XVII. Schedule M and Lobbying Activities
Schedule M requires disclosure of lobbying activities, particularly those involving communications with government officials regarding legislation or regulations. Organizations engaging in substantial lobbying must report expenditures and details of these efforts. This ensures transparency regarding attempts to influence policy decisions.
Specifically, Schedule M asks about direct and indirect lobbying expenses, including staff time, payments to lobbying firms, and related costs. Accurate reporting is vital, as lobbying activities are subject to specific regulations and potential limitations on tax-exempt status. Maintaining detailed records of lobbying efforts is crucial for compliance and audit purposes.

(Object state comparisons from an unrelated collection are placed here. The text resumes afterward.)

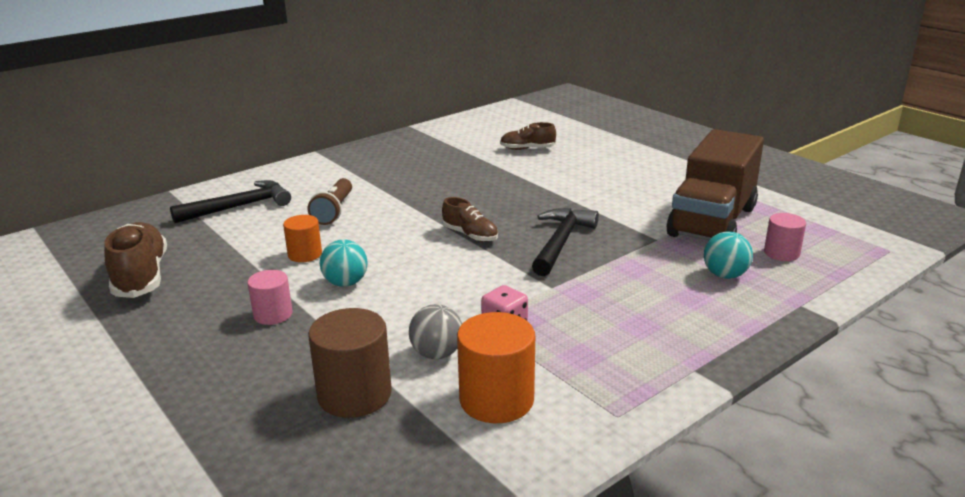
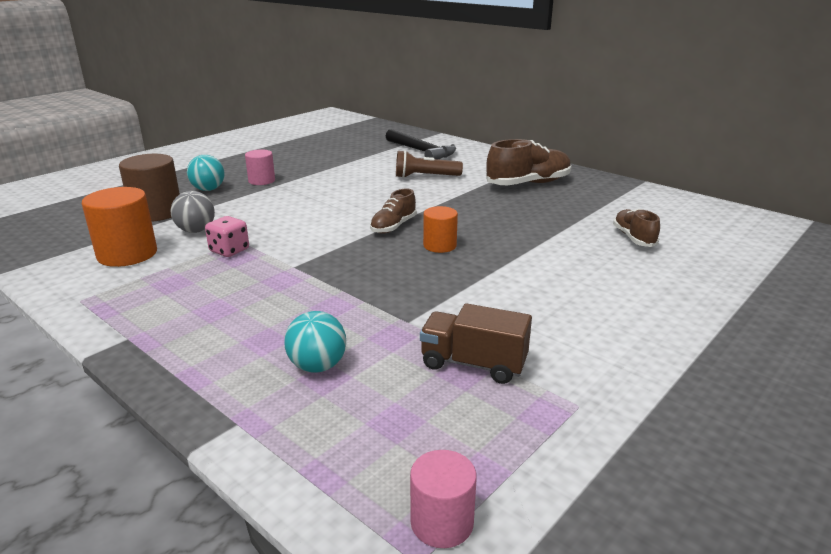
camera: 80 degrees right, 0 degrees up
(141, 276) = (314, 146): brown shoe -> brown shoe (528, 184)
(305, 254) = (348, 178): orange cylinder -> orange cylinder (440, 245)
(345, 283) = (303, 194): turquoise ball -> turquoise ball (208, 189)
(561, 242) = (387, 266): black hammer -> none
(712, 221) = (473, 364): brown truck -> brown truck, size x0.54
(781, 253) = (385, 420): pink cylinder -> pink cylinder (442, 522)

XVIII. Schedule M and Executive Compensation
Schedule M necessitates detailed reporting of executive compensation, including salaries, benefits, and other forms of remuneration paid to key employees and officers. This disclosure aims to ensure accountability and transparency in non-profit leadership. Organizations must clearly identify individuals receiving significant compensation and the amounts received.

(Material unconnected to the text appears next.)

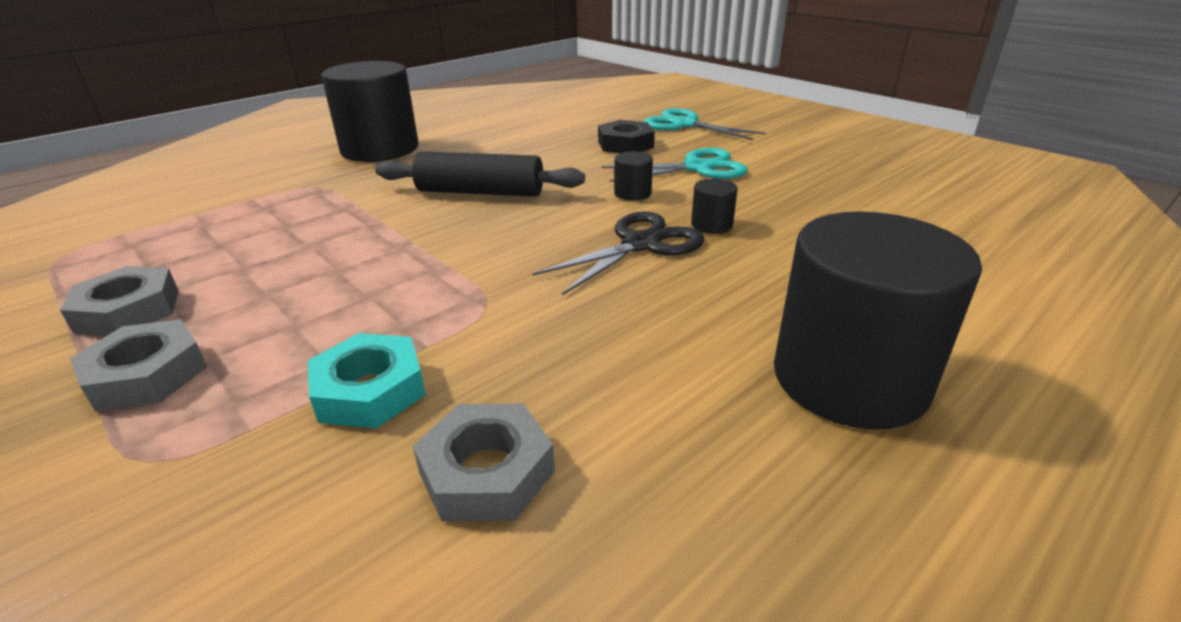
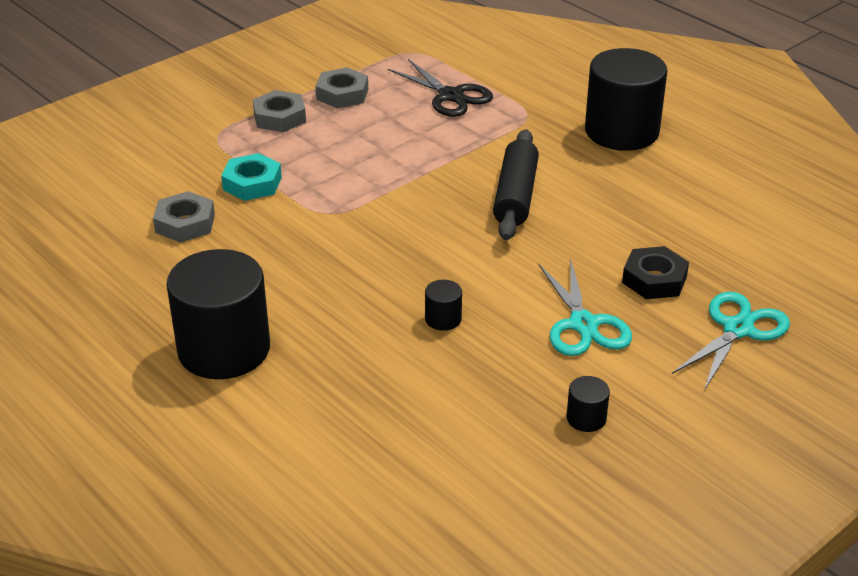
camera: 90 degrees right, 5 degrees up
(632, 193) = (513, 279): black cylinder -> black cylinder (586, 418)
(640, 244) = (409, 278): black scissors -> black scissors (450, 96)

The IRS scrutinizes executive compensation to prevent excessive or unreasonable payments that could jeopardize the organization’s tax-exempt status. Reporting requirements extend beyond base salaries to include bonuses, deferred compensation, and other perks. Accurate and complete reporting is essential to avoid penalties and maintain public trust.

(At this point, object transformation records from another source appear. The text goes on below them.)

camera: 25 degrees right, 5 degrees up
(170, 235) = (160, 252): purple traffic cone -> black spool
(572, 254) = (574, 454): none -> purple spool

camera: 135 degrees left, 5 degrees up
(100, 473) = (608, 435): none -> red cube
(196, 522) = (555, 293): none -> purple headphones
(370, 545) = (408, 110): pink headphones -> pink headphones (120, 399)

XIX. Schedule M: Best Practices for Preparation
Proactive preparation is crucial for accurate Schedule M filing. Maintain meticulous records of all transactions with interested persons, including documentation supporting fair market value. Implement robust internal controls to identify and disclose potential conflicts of interest promptly. Regularly review and update governance policies related to conflicts and document retention.
Engage qualified professionals – tax advisors or attorneys – to review your Schedule M before submission. This ensures compliance with evolving IRS regulations and minimizes the risk of errors. Utilize available IRS resources, such as publications and FAQs, to stay informed about current requirements and best practices for non-profit financial reporting.

XX. Schedule M and Potential Penalties for Non-Compliance
Non-compliance with Schedule M filing requirements can result in significant penalties. These may include monetary fines, imposed on the organization and potentially its responsible individuals, for failing to file a complete and accurate return. The IRS may also assess penalties for intentional disregard of reporting obligations or substantial misstatements.
Furthermore, inaccurate or incomplete disclosures can trigger increased scrutiny during an IRS audit, potentially leading to further financial repercussions and damage to the organization’s reputation. Maintaining accurate records and seeking professional guidance are vital to avoid these penalties and ensure continued tax-exempt status.
XXI. Future Trends in Form 990 Schedule M Reporting
Anticipated future trends in Schedule M reporting suggest increased emphasis on transparency and digital filing. The IRS is likely to enhance data analytics capabilities to identify potential compliance issues more effectively, demanding greater accuracy and detail in disclosures.
Expect potential integration with other IRS forms and systems, streamlining the reporting process. Furthermore, evolving regulations regarding unrelated business income (UBI) and executive compensation will necessitate careful monitoring and adaptation. Non-profits should proactively prepare for these changes by investing in robust record-keeping systems and staying informed about IRS updates.